Since the advent of Y-3, traditional active wear companies have been trying to marry sport and fashion. New York-based Outdoor Voices might just be the most seamless integration of the two disciplines yet. Founded by Tyler Haney and Matt McIntyre, graduates from Parsons’ business school program, Outdoor Voices launched about a year ago with a tapered sweat pant for guys. That might sound ordinary, except few sweat pants come as close to Haney and McIntyre’s polyspandex version which not only weighs next to nothing but has the subtle, fine hand of cashmere.

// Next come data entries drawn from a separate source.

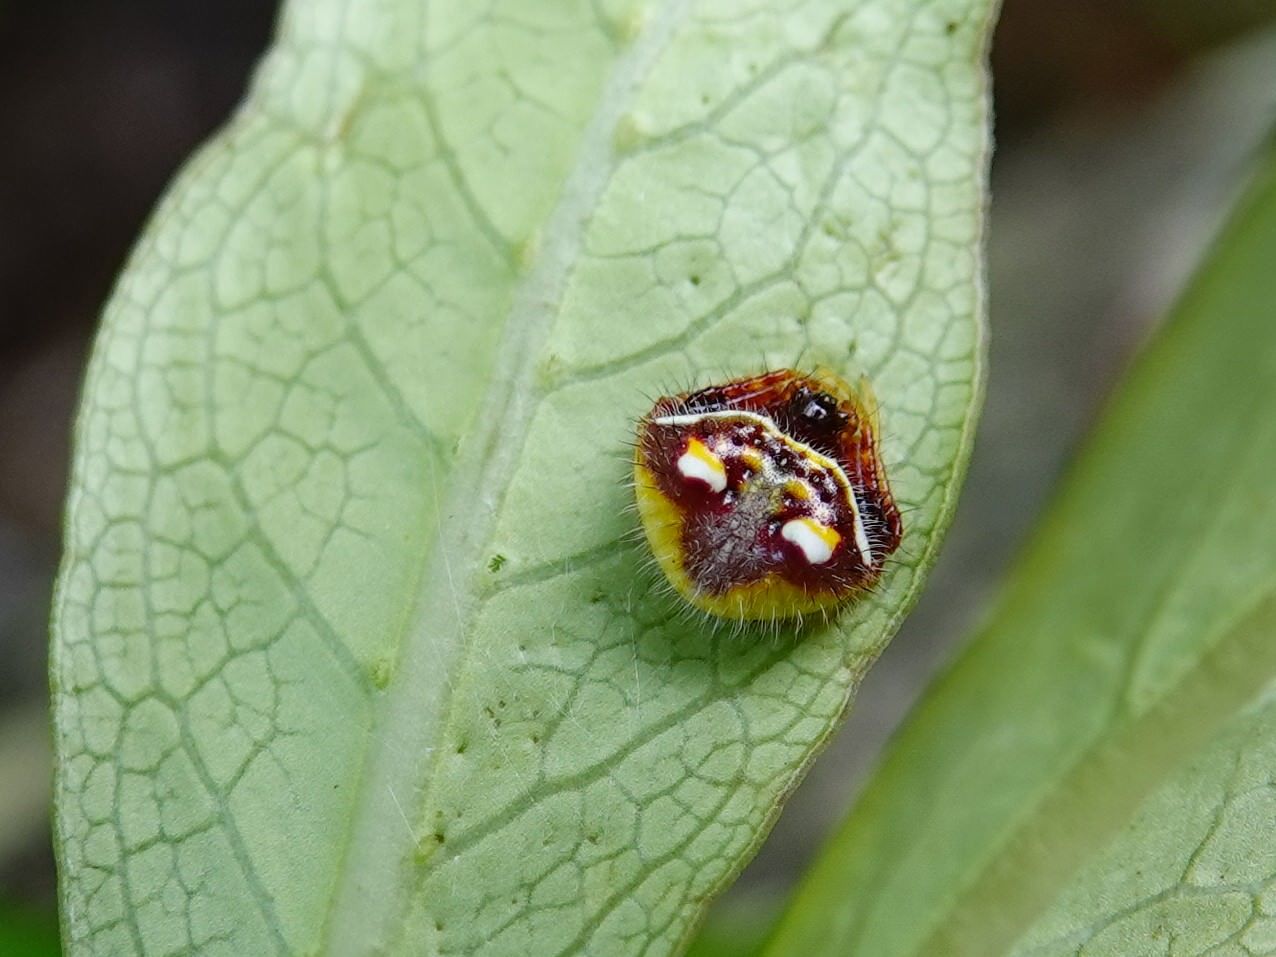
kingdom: Animalia
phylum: Arthropoda
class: Arachnida
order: Araneae
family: Araneidae
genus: Poecilopachys
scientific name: Poecilopachys australasia
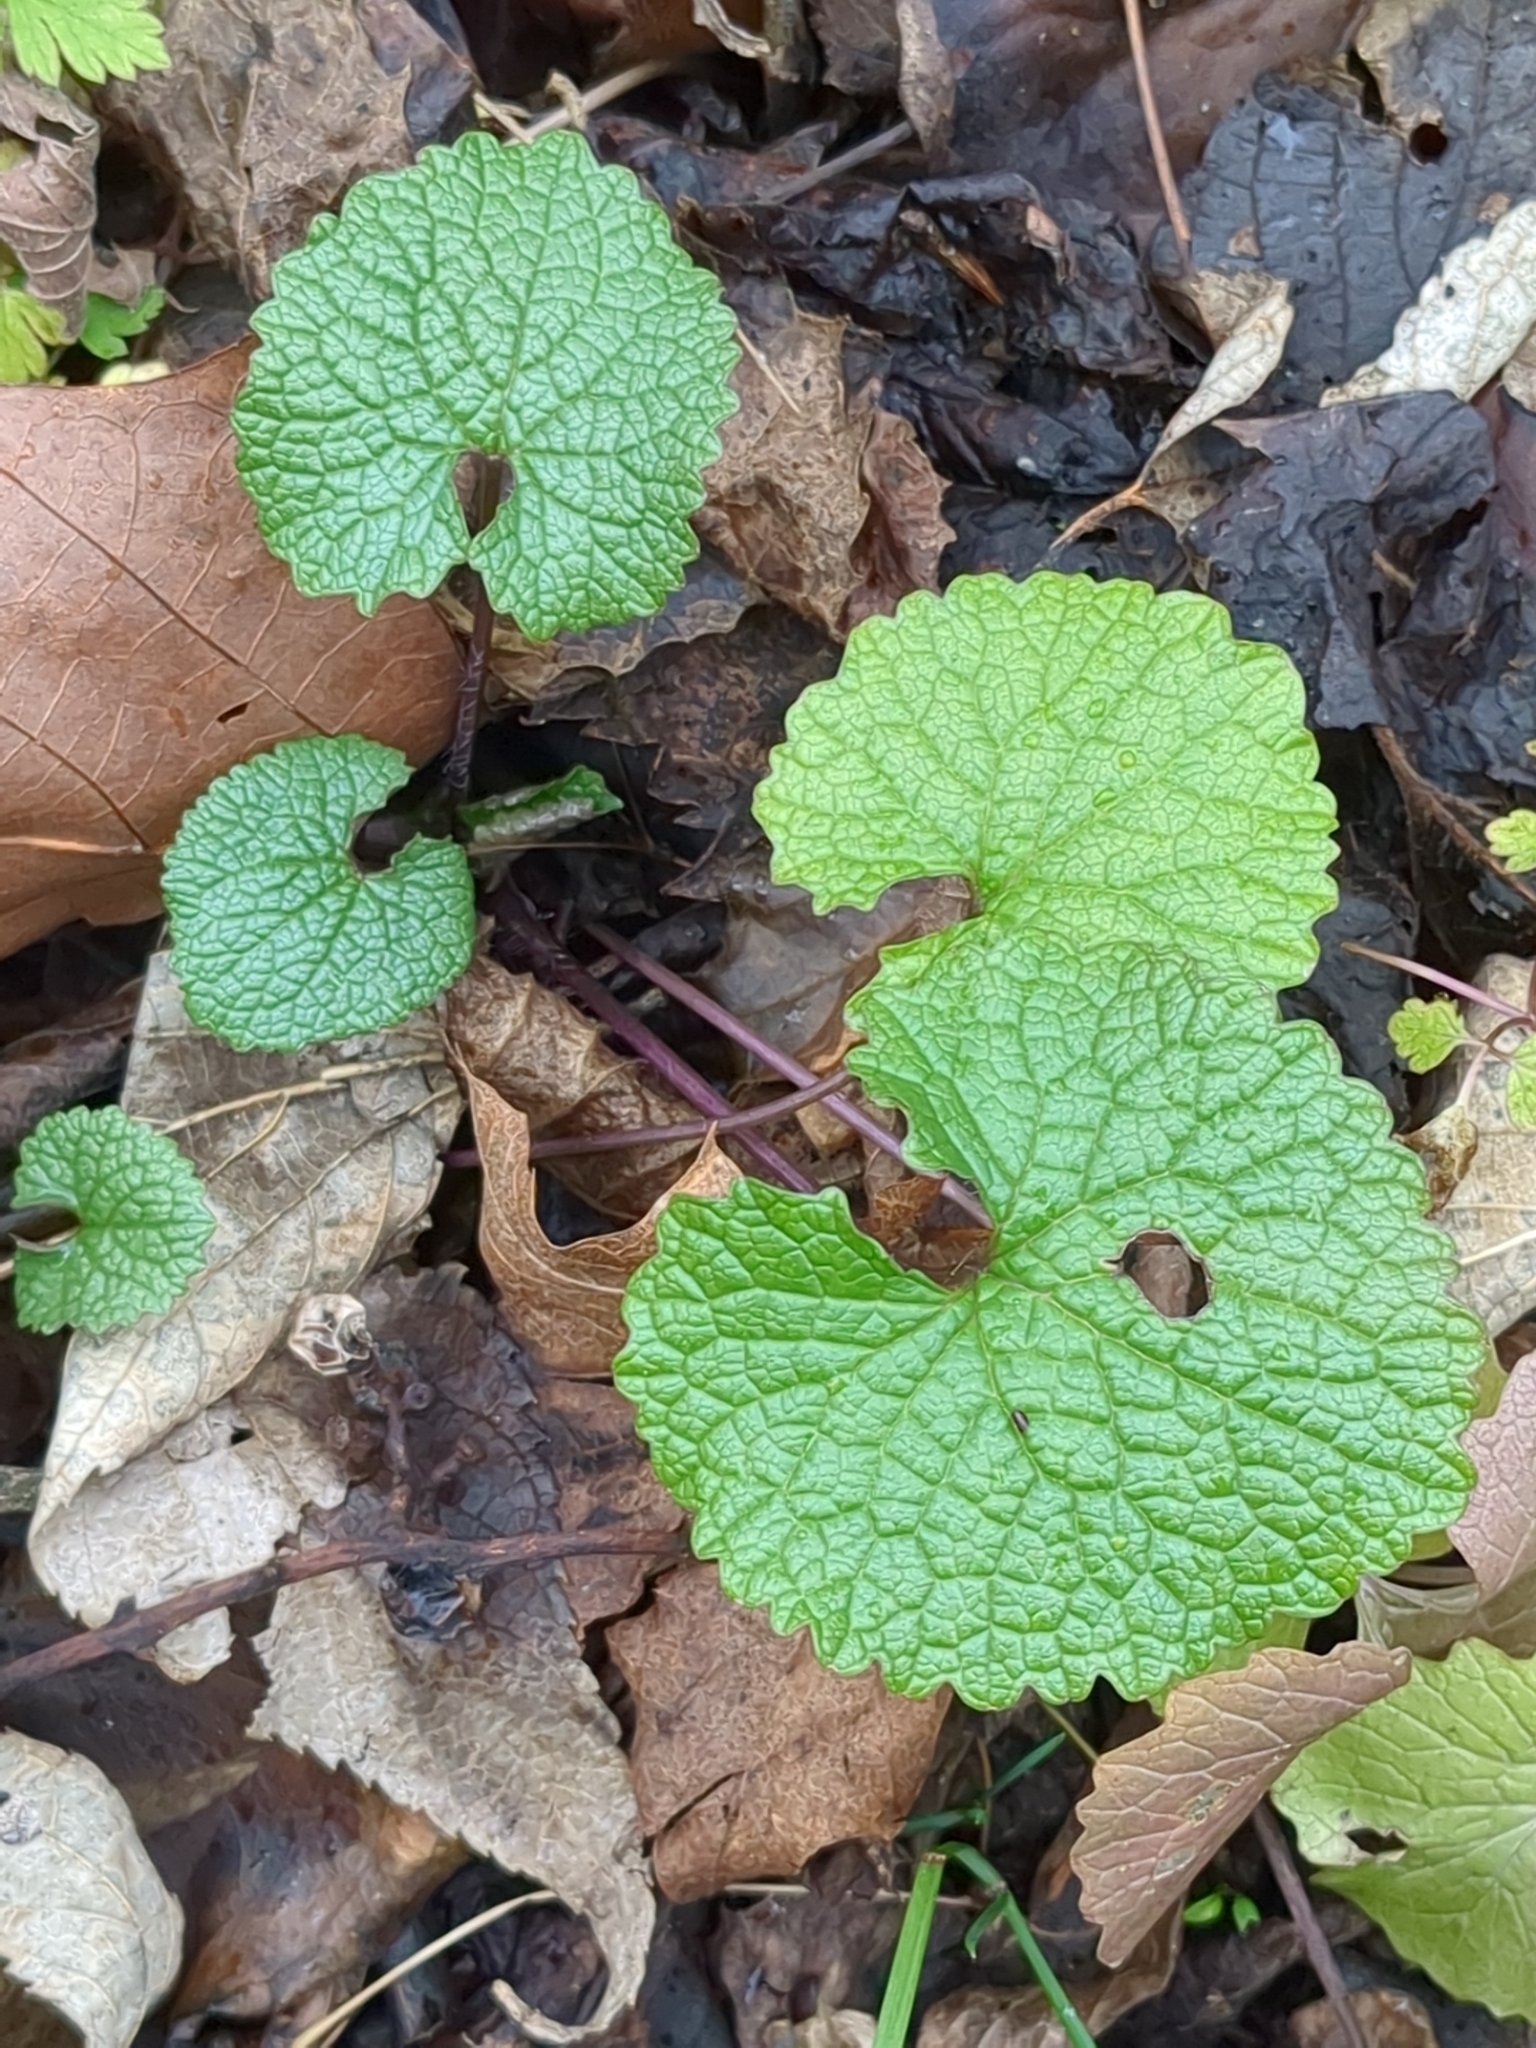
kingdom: Plantae
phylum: Tracheophyta
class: Magnoliopsida
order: Brassicales
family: Brassicaceae
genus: Alliaria
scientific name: Alliaria petiolata
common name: Garlic mustard
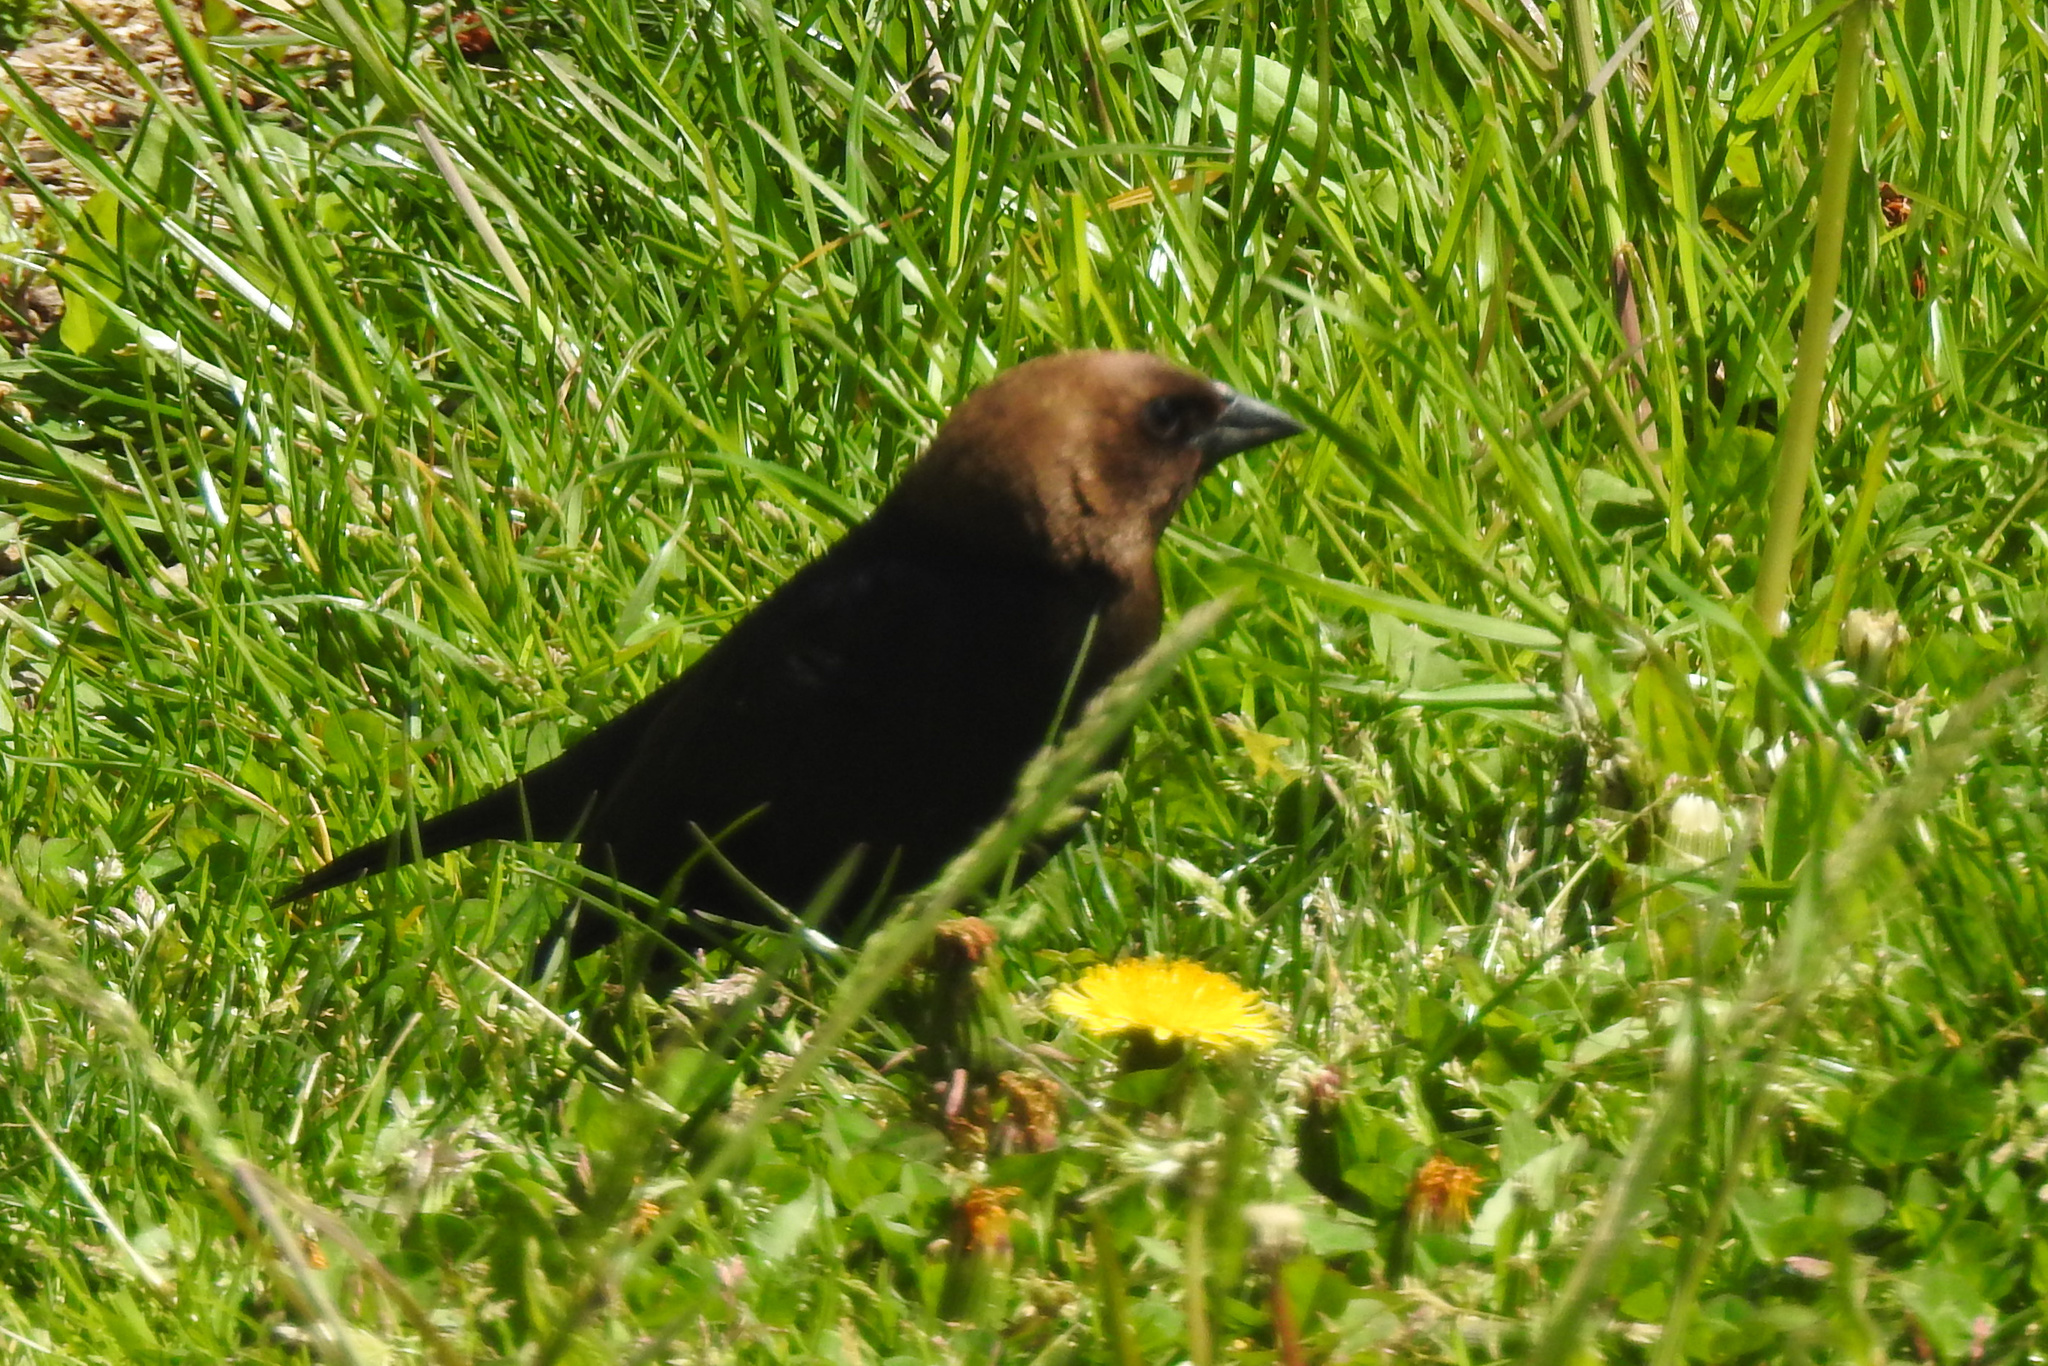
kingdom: Animalia
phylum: Chordata
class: Aves
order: Passeriformes
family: Icteridae
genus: Molothrus
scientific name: Molothrus ater
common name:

“At the core we’re an active wear brand, but we’re trying to get away from all the super techy—the neons and the logos everywhere—to create more of an editorial experience from the clothes and the lifestyle,” says Haney, who handles more of the biz dev and marketing and McIntyre the branding for the company. Together, they make solid and printed performance shorts, graphic tees, tank tops, zip-front jackets and sweatshirts so effortlessly good-looking and plush you could crash in them or wear them straight from a late-night run to the club. “Design-wise,” Haney adds, “we’re trying to simplify everything, so from the outside you don’t necessarily know it’s technical but it has completely functional elements. So when you need to put your keys somewhere, there’s a spot.”
Indeed, targeted initially at the creative guy into the active lifestyle but not defined by it, the brand could be the most exciting story in active wear in recent history, not just because it offers great style and fabrics from the same mills as Nike and Lululemon for under $140, is 100% machine washable and made in the USA; but because it’s setting its sights on becoming the online active brand. Next month, the company will launch a more robust e-commerce site with original, featured content designed to curate taste in the active wear space and ask questions such as what does it mean to be active and why do we flock to the gym instead of the outdoors.
In this, what a brand like Arc’teryx Veilance did for the snow sports industry, Outdoor Voices may well be doing for the running community. As McIntyre explains, “We want to change the culture or at least redefine the culture so it doesn’t have to be just Lululemon and the boring brand. I think when people work out they have a certain connotation or expectation that they have to look really pro performance. The really tight synthetics with perforations so contoured to your body, black shorts with lines of color, the super bright shoes—it doesn’t need to be like that. We look at all activities and want to create content that changes how people see being active and progress what it means to be active. Hopefully we can redefine all the other brands too so they start moving towards this and make active more than what it is now.”